Get it wrong, with a bevel that’s too pronounced, and it’s not fluid enough. Hurn’s pleased with the Key2, saying it strikes the right balance between paying homage to the Bold 9900’s keyboard, and the technical necessities of the cutting-edge keyboard on the Key2.
It’s fascinating to hear how TCL Communications’ BlackBerry division continues to pay attention to BlackBerry’s past mobile endeavours, something it did with the KeyOne too, but in a different way.
“The KeyOne was more of an emphasis on something traditional,” Hurn said, noting the modernity of the Key2’s design. “On the KeyOne, we concentrated on doing something that resonated with our core audience, and the design intent was safer.”
But the KeyOne found a larger-than-expected degree of success and attracted many other people.

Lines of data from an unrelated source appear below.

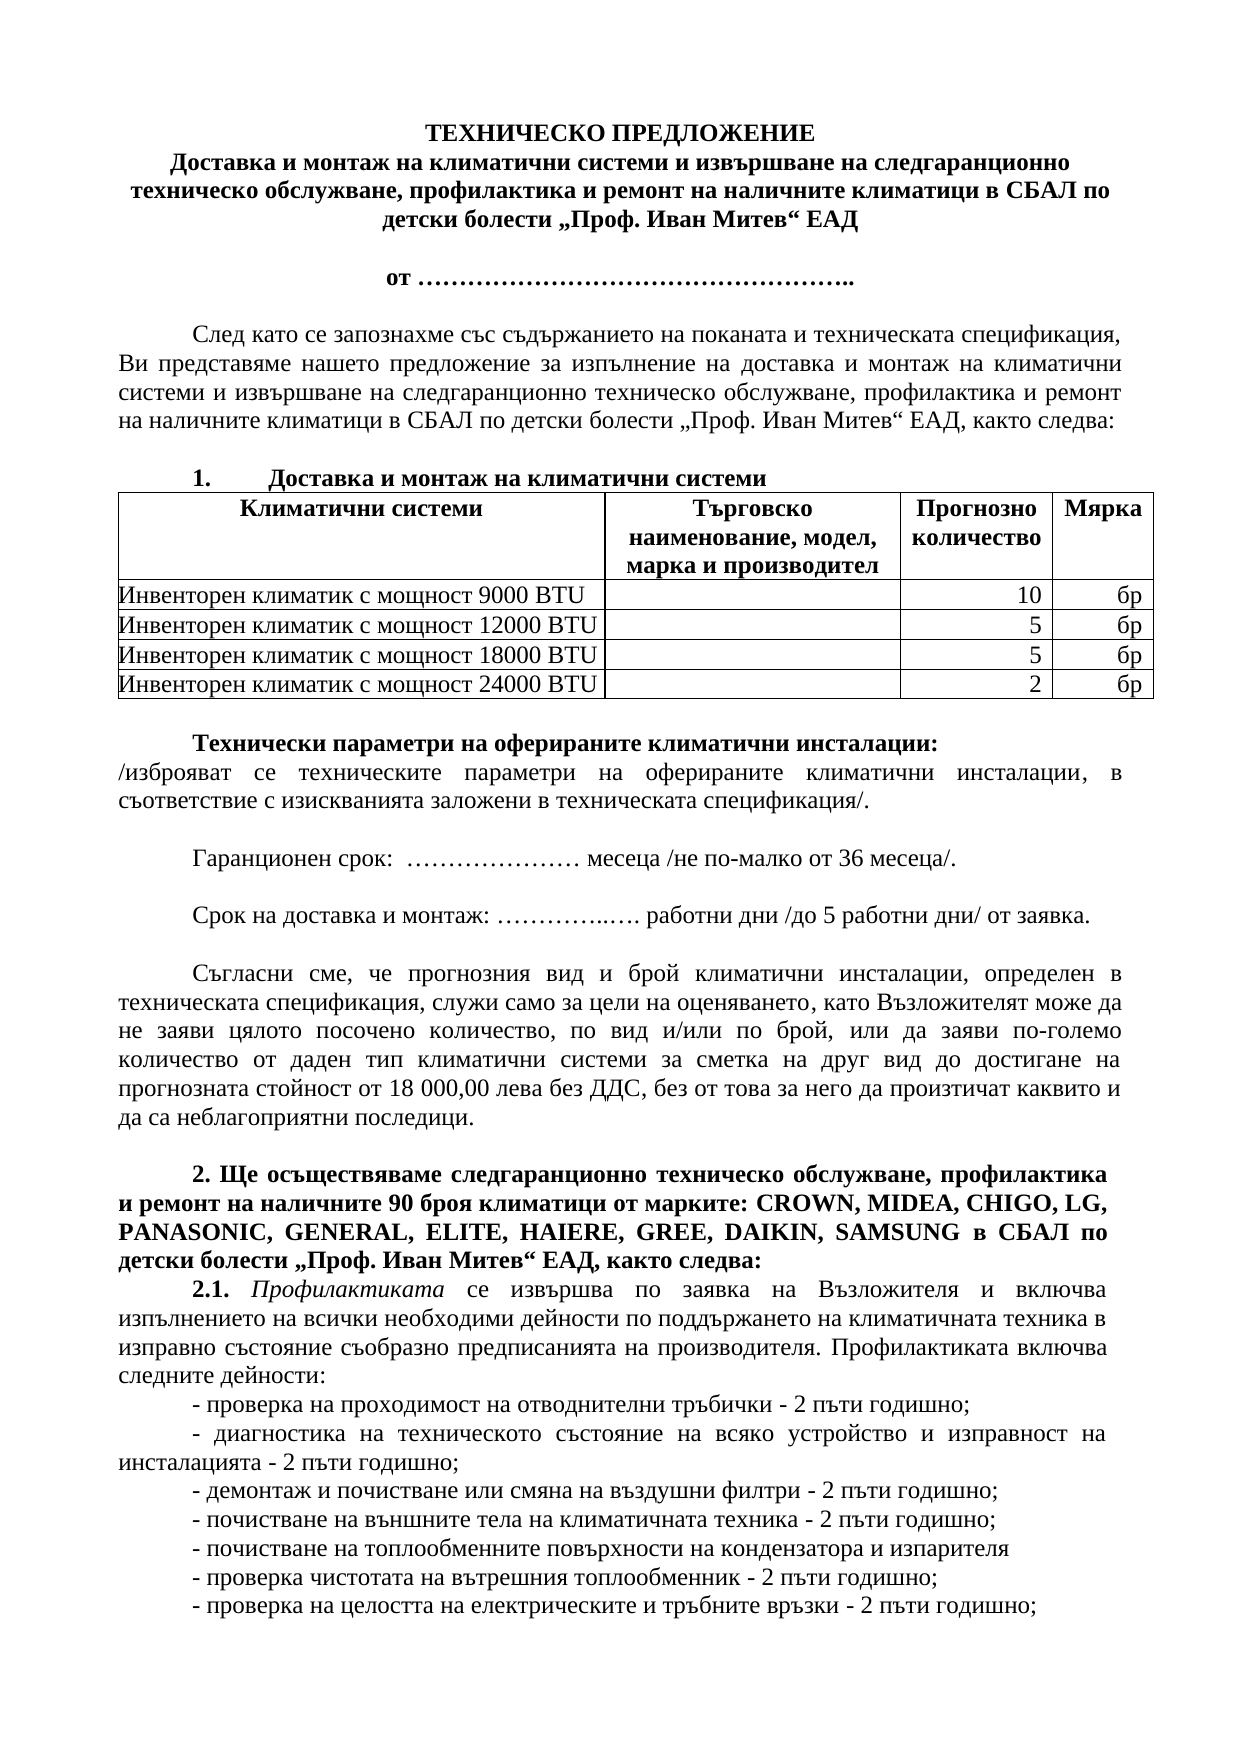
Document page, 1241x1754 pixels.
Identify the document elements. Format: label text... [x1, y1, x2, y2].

table_cell бр [1053, 670, 1153, 698]
table_cell Инвенторен климатик с мощност 24000 BTU [119, 670, 604, 698]
table_cell 10 [901, 580, 1052, 609]
text /изброяват се техническите параметри на оферираните климатични инсталации, в съответствие с изискванията заложени в техническата спецификация/. [118, 757, 1122, 814]
text ТЕХНИЧЕСКО ПРЕДЛОЖЕНИЕ [118, 118, 1122, 147]
text Съгласни сме, че прогнозния вид и брой климатични инсталации, определен в техническата спецификация, служи само за цели на оценяването, като Възложителят може да не заяви цялото посочено количество, по вид и/или по брой, или да заяви по-големо количество от даден тип климатични системи за сметка на друг вид до достигане на прогнозната стойност от 18 000,00 лева без ДДС, без от това за него да произтичат каквито и да са неблагоприятни последици. [118, 958, 1122, 1131]
table_cell Инвенторен климатик с мощност 9000 BTU [119, 580, 604, 609]
text 2.1. Профилактиката се извършва по заявка на Възложителя и включва изпълнението на всички необходими дейности по поддържането на климатичната техника в изправно състояние съобразно предписанията на производителя. Профилактиката включва следните дейности: [118, 1274, 1108, 1389]
table_cell 2 [901, 670, 1052, 698]
text Гаранционен срок: ………………… месеца /не по-малко от 36 месеца/. [118, 843, 1122, 872]
table_cell бр [1053, 580, 1153, 609]
text - проверка на целостта на електрическите и тръбните връзки - 2 пъти годишно; [118, 1591, 1108, 1619]
table_cell [606, 610, 900, 639]
table_cell 5 [901, 610, 1052, 639]
text Срок на доставка и монтаж: …………..…. работни дни /до 5 работни дни/ от заявка. [118, 901, 1122, 929]
text Технически параметри на оферираните климатични инсталации: [118, 728, 1122, 757]
text - почистване на топлообменните повърхности на кондензатора и изпарителя [118, 1533, 1108, 1562]
text - проверка чистотата на вътрешния топлообменник - 2 пъти годишно; [118, 1562, 1108, 1591]
list Доставка и монтаж на климатични системи [192, 463, 1122, 492]
table_cell Инвенторен климатик с мощност 12000 BTU [119, 610, 604, 639]
table_cell [606, 670, 900, 698]
table_cell [606, 580, 900, 609]
table_cell бр [1053, 640, 1153, 668]
table_cell Инвенторен климатик с мощност 18000 BTU [119, 640, 604, 668]
text Доставка и монтаж на климатични системи и извършване на следгаранционно техническо обслужване, профилактика и ремонт на наличните климатици в СБАЛ по детски болести „Проф. Иван Митев“ ЕАД [118, 147, 1122, 233]
text - проверка на проходимост на отводнителни тръбички - 2 пъти годишно; [118, 1389, 1108, 1418]
table_header Търговско наименование, модел, марка и производител [606, 493, 900, 579]
table_cell [606, 640, 900, 668]
text - почистване на външните тела на климатичната техника - 2 пъти годишно; [118, 1504, 1108, 1533]
table_cell бр [1053, 610, 1153, 639]
text от …………………………………………….. [118, 262, 1122, 291]
table_header Климатични системи [119, 493, 604, 579]
text 2. Ще осъществяваме следгаранционно техническо обслужване, профилактика и ремонт на наличните 90 броя климатици от марките: CROWN, MIDEA, CHIGO, LG, PANASONIC, GENERAL, ELITE, HAIERE, GREE, DAIKIN, SAMSUNG в СБАЛ по детски болести „Проф. Иван Митев“ ЕАД, както следва: [118, 1159, 1108, 1274]
table_header Мярка [1053, 493, 1153, 579]
table_header Прогнозно количество [901, 493, 1052, 579]
text - диагностика на техническото състояние на всяко устройство и изправност на инсталацията - 2 пъти годишно; [118, 1418, 1108, 1476]
text След като се запознахме със съдържанието на поканата и техническата спецификация, Ви представяме нашето предложение за изпълнение на доставка и монтаж на климатични системи и извършване на следгаранционно техническо обслужване, профилактика и ремонт на наличните климатици в СБАЛ по детски болести „Проф. Иван Митев“ ЕАД, както следва: [118, 319, 1122, 434]
table_cell 5 [901, 640, 1052, 668]
text - демонтаж и почистване или смяна на въздушни филтри - 2 пъти годишно; [118, 1476, 1108, 1504]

Hurn said 50 percent of KeyOne buyers came from other Android or iOS devices. Will the Key2, which draws perhaps even more deeply from BlackBerry’s roots, continue to appeal to more people? The keyboard is the phone’s major differentiator, outside of the desirable security and privacy features. Hurn is confident about the Key2’s wide appeal.
“With the Key2 the goal was to listen to customer feedback,” noting the reduced weight and increased performance over the KeyOne, and drawing attention to the new design which he said was influenced by the silver BlackBerry Passport, providing, “an elegance and simplicity, instead of the gloss of the KeyOne.”
More importantly, although BlackBerry’s heritage is deep inside the Key2 and directly influenced the keyboard feel, in our early use of the phone, we found it considerably more accessible to physical keyboard newcomers than the KeyOne. This is crucial, and we asked Hurn what makes the Key2 so tempting for those used to touchscreen keyboards.
“We use a laptop to type anything of substance, not a tablet,” he said, explaining that on a laptop, “I know what keys I’ve pressed, it’s accurate, and the display is entirely focused on the content and not overtaken by a virtual keyboard.”
Hurn believes, “it’s not such a leap,” to go from the no compromise approach of a laptop to the Key2, thus avoiding the pitfalls of typing on glass. But surely, phones with physical keyboards are dead, right? BlackBerry didn’t disappear because people fell out of love with physical keyboards. Instead, Hurn said the maker wound up in trouble because the operating system didn’t have apps that people wanted to use.
That’s all changed with the Key2. It runs Android 8.0 Oreo, and therefore has all the apps you could want. It also has a keyboard that pulls in the feel from an incredibly successful BlackBerry device from the firm’s past peak, and then adds a innovative software and gesture layer over the top. The Key2 may pay homage to its forebears, but it’s definitely a thoroughly modern smartphone everywhere else.